TEXTO FUENTE>
>>>>>

Llegado a este punto, se presenta como un misterio: ¿por qué no dedujo, de lo dicho, que la razón puede probar la inmortalidad del alma separada y se apartó en ello de Aquino? (Gilson, vid. Bibliografía). A comienzos de su carrera, concretamente en un famoso sermón pronunciado en el segundo domingo de adviento de 1503, señalaba que es de ignorantes, rudos y estúpidos (sic) presentar como una cuestión no resuelta la inmortalidad de las almas («immortalitatem animorum in problema revocare neutrum»). Sin embargo, en 1534, en el mismo año de su muerte, al comentar el Eclesiastés, decía que: «Ningún filósofo ha demostrado, hasta ahora, que el alma humana sea inmortal; no hay ninguna razón demostrativa, sino que lo creemos por la fe, ya que sólo se muestra por argumentos probables» («sed fide hoc credimus, et rationibus probabilibus consonat»). Volveremos a esta cuestión al final del último epígrafe, dedicado a Cayetano.
Constitutivo formal o metafísico de la persona
Cayetano es consciente de que es preciso distinguir entre naturaleza y persona, pues, si la naturaleza humana perfecta de Cristo diese lugar automáticamente a una persona, en Cristo habría dos personas. Ahora bien, ¿cómo se determina la naturaleza humana para que sea persona? ¿Qué determinación debe advenir a la naturaleza humana para constituirla en persona humana?12.

<<<<<

SECCIÓN DE DATOS>
>>>>>

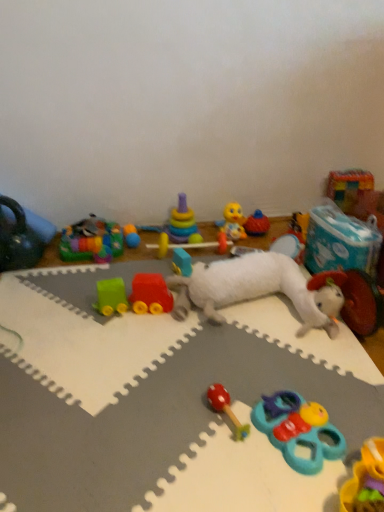
Find the location of a particular element. free space between rubber ball at center, which appears as the 3th toy when viewed from the left, and rubberized plastic toy at center, marked as the sixth toy in a left-to-right arrangement is located at coordinates (160, 248).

<<<<<

OBJETIVO DEL EJERCICIO>
Enumera los calificativos que, según el texto fuente, el sermón de 1503 aplica a quienes presentan la inmortalidad de las almas como una cuestión no resuelta.

TU SOLUCIÓN>
Ignorantes, rudos y estúpidos.